Carles Puigdemont en una comparecencia ante los medios desde Perpiñán.
La historia se repite. El Gobierno ha vuelto a empujar, como quien con disimulo mueve la linde para ganar terreno al vecino, la fecha comprometida para aprobar el primer proyecto de Presupuestos Generales del Estado de la legislatura. En esta ocasión se concede en torno a mes y medio de tregua. Primero, dejó pasar el 30 de septiembre, el plazo máximo que fija la Constitución. Reconoció después que no los tendría listos antes de que acabara el año, como prometió Pedro Sánchez en una entrevista en octubre. Y tanto la ministra de Hacienda como la nueva portavoz del Ejecutivo, Elma Sáiz, ya admiten que la fecha apuntada por María Jesús Montero el pasado 18 de noviembre ha quedado igualmente obsoleta.
La vicepresidenta primera — que tendrá que abandonar el Gobierno aproximadamente a mediados de abril o principios de mayo, si el presidente de la Junta de Andalucía, el popular Juanma Moreno, convoca para junio las elecciones a las que se presenta como candidata socialista— fijó en aquel momento para mediados de febrero la presentación de un proyecto que tendrá un techo de gasto récord de 216.177 millones de euros, un 8,5% más que el año anterior.
Ahora, el Ejecutivo se mueve en una horquilla más amplia y más ambigua, el primer trimestre de 2026. Al mover la fecha de presentación de los Presupuestos, el Gobierno posterga un varapalo parlamentario muy difícil de soslayar en una legislatura enormemente frágil, porque, a día de hoy, no tiene apoyos parlamentarios suficientes para sacar las Cuentas adelante. Y el principal escollo (no el único) es Junts, que ni siquiera está dispuesto a sentarse a hablar.

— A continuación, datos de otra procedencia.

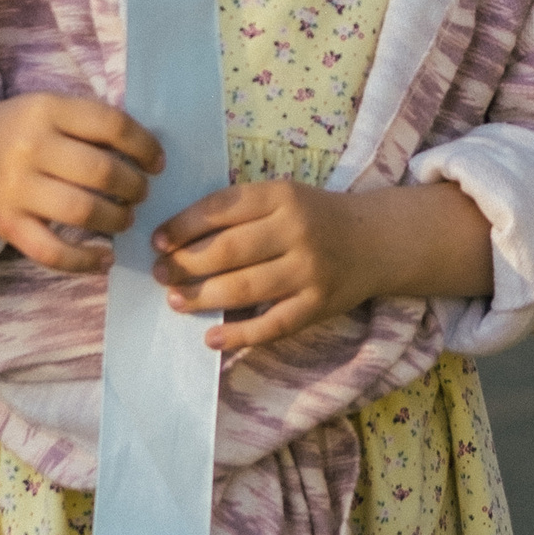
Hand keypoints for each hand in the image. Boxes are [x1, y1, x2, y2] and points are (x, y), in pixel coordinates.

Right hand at [0, 92, 162, 273]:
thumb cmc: (19, 131)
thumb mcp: (49, 108)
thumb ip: (91, 123)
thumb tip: (148, 155)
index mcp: (46, 109)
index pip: (110, 125)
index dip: (144, 146)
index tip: (156, 162)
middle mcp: (29, 147)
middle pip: (101, 172)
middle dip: (135, 187)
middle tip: (140, 193)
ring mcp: (16, 189)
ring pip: (83, 212)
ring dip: (118, 220)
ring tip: (125, 218)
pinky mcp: (6, 225)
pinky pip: (52, 252)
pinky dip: (85, 261)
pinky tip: (105, 258)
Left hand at [153, 177, 493, 357]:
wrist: (376, 241)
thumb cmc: (315, 218)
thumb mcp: (282, 197)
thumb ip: (239, 210)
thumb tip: (177, 238)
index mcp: (282, 196)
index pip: (221, 210)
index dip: (183, 227)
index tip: (157, 241)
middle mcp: (297, 231)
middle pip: (228, 250)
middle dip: (185, 265)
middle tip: (159, 275)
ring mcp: (309, 271)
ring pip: (244, 288)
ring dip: (202, 297)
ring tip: (175, 301)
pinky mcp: (318, 305)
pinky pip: (272, 325)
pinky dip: (239, 335)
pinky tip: (211, 338)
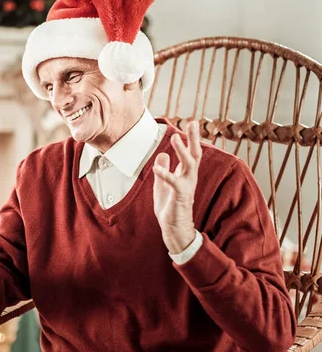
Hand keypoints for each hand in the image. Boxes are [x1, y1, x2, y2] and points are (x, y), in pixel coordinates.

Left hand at [152, 120, 201, 253]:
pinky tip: (157, 167)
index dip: (191, 138)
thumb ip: (164, 168)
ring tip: (175, 137)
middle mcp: (189, 177)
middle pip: (194, 154)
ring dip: (182, 150)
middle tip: (193, 123)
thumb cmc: (171, 207)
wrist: (174, 228)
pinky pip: (174, 183)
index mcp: (185, 174)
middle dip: (194, 138)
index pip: (191, 152)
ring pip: (189, 164)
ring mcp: (186, 186)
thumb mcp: (163, 184)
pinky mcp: (180, 196)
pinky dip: (165, 174)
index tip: (192, 123)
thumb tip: (162, 154)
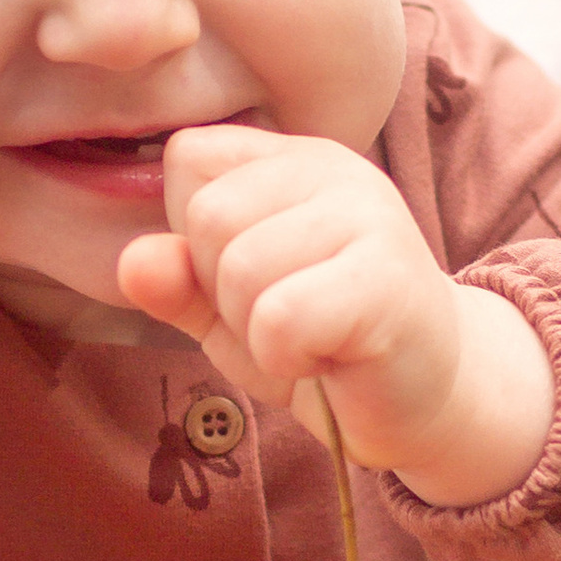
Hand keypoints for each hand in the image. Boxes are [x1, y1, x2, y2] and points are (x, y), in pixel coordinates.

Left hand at [114, 125, 552, 505]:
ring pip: (239, 270)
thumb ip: (177, 283)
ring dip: (258, 332)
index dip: (195, 240)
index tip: (254, 280)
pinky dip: (288, 359)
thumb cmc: (324, 346)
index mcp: (290, 159)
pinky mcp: (386, 278)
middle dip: (224, 293)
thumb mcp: (231, 313)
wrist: (427, 400)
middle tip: (287, 319)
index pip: (187, 161)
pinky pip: (280, 319)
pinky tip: (332, 358)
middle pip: (206, 217)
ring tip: (312, 338)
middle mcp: (332, 167)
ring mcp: (368, 215)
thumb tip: (132, 261)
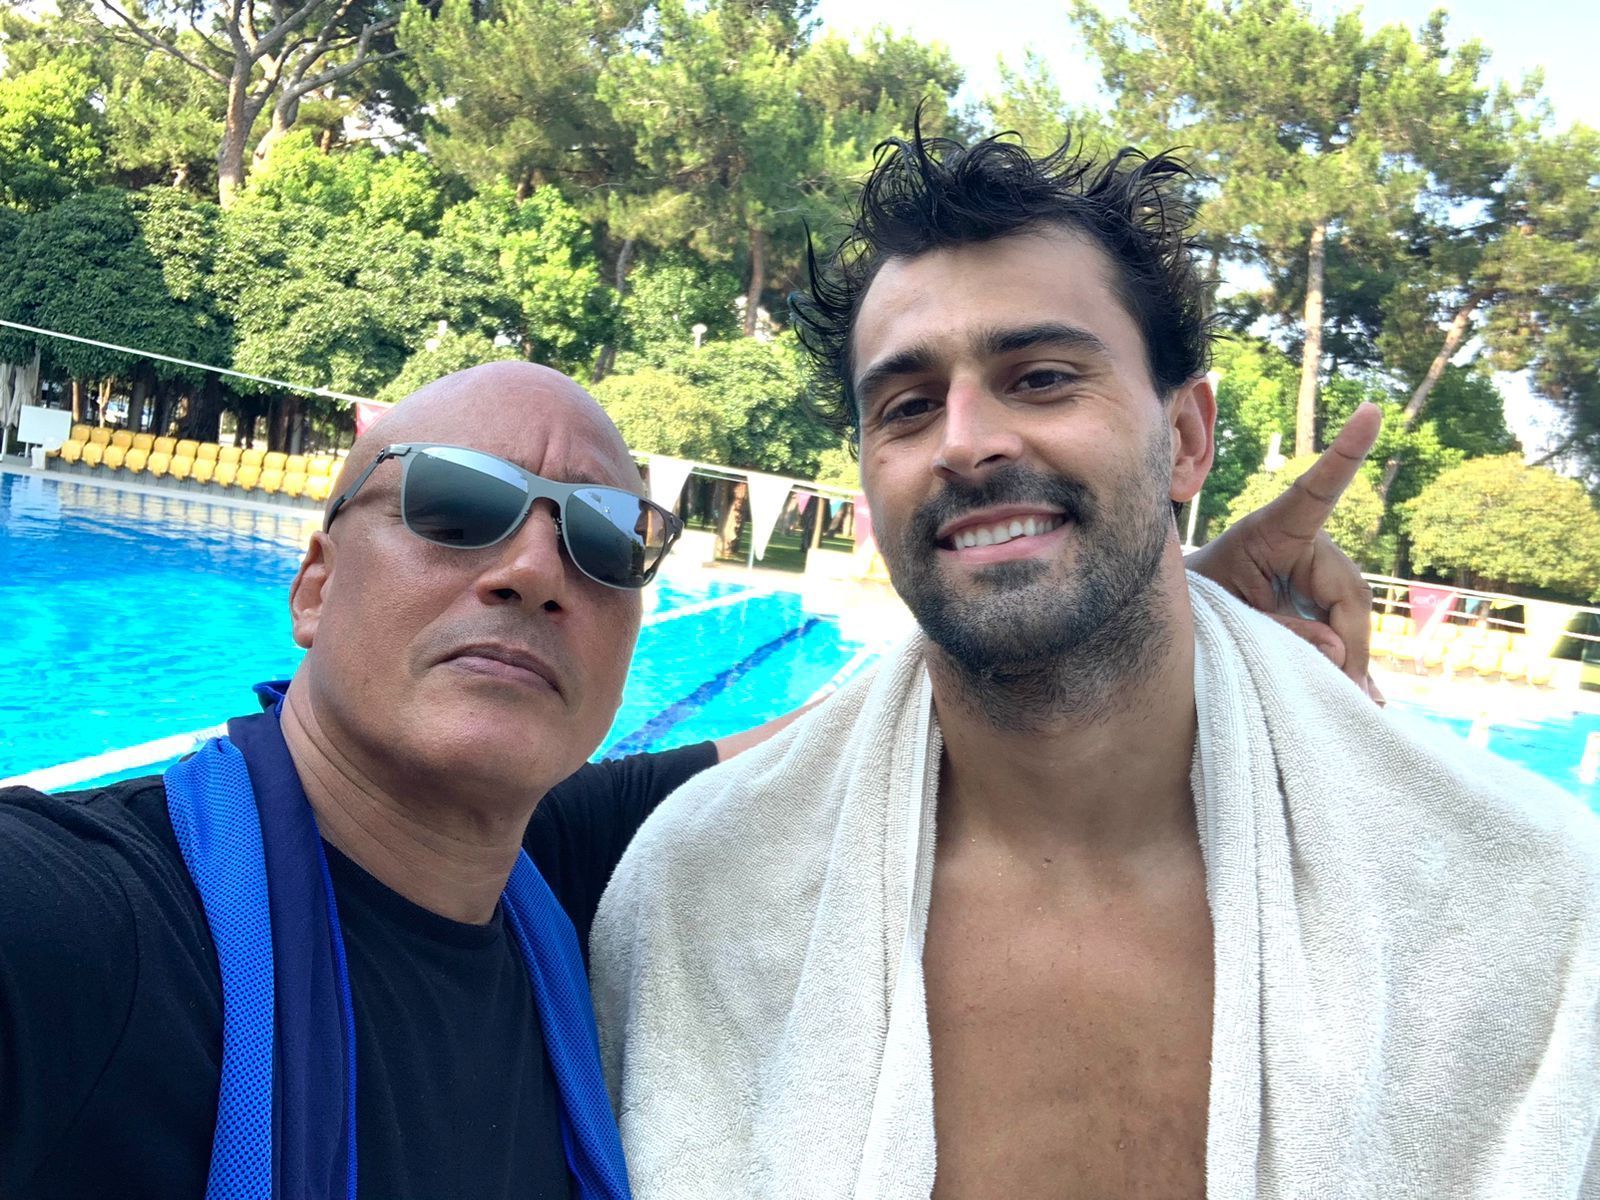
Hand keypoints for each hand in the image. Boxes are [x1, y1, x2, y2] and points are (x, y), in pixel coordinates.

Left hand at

Si las Cuentas se presentan a finales de marzo, el debate totalidad — en el que los grupos deciden si aceptan tramitarlas o las devuelven— podría tener lugar aproximadamente un mes después, en torno a finales de abril. Sánchez lleva meses asegurando que su intención es seguir adelante y agotar la legislatura incluso si el Parlamento rechaza el proyecto; lo más parecido a que la Cámara le retire el apoyo, al margen de una moción de censura (para la que no hay números sin una alianza 'contra natura' de PP, Vox y los postconvergentes) o de una cuestión de confianza que él no está dispuesto a plantear. Pero lo que ha demostrado hasta ahora el presidente, con sucesivas patadas al balón presupuestario, es que, pese a lo que defiende en público, sí asume que el 'no' de las Cortes tiene en este caso más trascendencia que el rechazo a cualquier ley común.
Eso es lo que explica que el último Consejo de Ministros de este año acordara el pasado martes la tercera prórroga de las Cuentas aprobadas en 2022 por el anterior Ejecutivo, formado por los socialistas y Unidas Podemos en 2019. Un prórroga a la que Saiz trató de quitar hierro. «Los ciudadanos deben saber que incluso con unas Cuentas prorrogadas nuestro país avanza y no se ha detenido ni un solo día", arguyó en TVE. Un mes para la convalidación Para ejemplificarlo, la flamante portavoz se refirió a los dos reales decretos leyes que también se aprobaron el martes, el de la prórroga del conocido como escudo social, que incluye también medidas que en condiciones normales tendrían que ir en los Presupuestos como la revalorización de las pensiones o los anticipos a cuenta de las comunidades autónomas, y el de las ayudas al transporte.
Esos textos ya están en vigor, pero tendrán que ser convalidados en el plazo de un mes y, aunque el Gobierno da por hecho que ningún partido del bloque de investidura se atreverá a rechazarlos, el apoyo no está garantizado. El PNV, molesto porque una vez más se hayan mezclado en un mismo texto asuntos transversales con medidas de sesgo ideológico, reclama que se exima de las medidas antidesahucio a los propietarios con una única vivienda en alquiler y Junts no ha levantado por el momento su veto a cualquier negociación.
Precisamente la actitud de los de Puigdemont explica en buena medida el retraso de unos Presupuestos de los que Montero asegura estar ya hablando con el resto de fuerzas políticas. En el entorno de ministra se muestran convencidos de que solo cuando el expresident de la Generalitat regrese de Cataluña, lo que calculan que podría ocurrir una vez el Tribunal Constitucional se pronuncie sobre su discurso "en marzo o abril" , la formación se "recompondrá" y "tomará decisiones".